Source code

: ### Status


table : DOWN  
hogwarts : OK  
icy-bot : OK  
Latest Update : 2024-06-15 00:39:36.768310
************
Reproduce the source text of every record above verbatim, keeping every character and line break unchanged.

Source code

: ### Status


table : DOWN  
hogwarts : OK  
icy-bot : OK  
Latest Update : 2024-06-15 00:39:36.768310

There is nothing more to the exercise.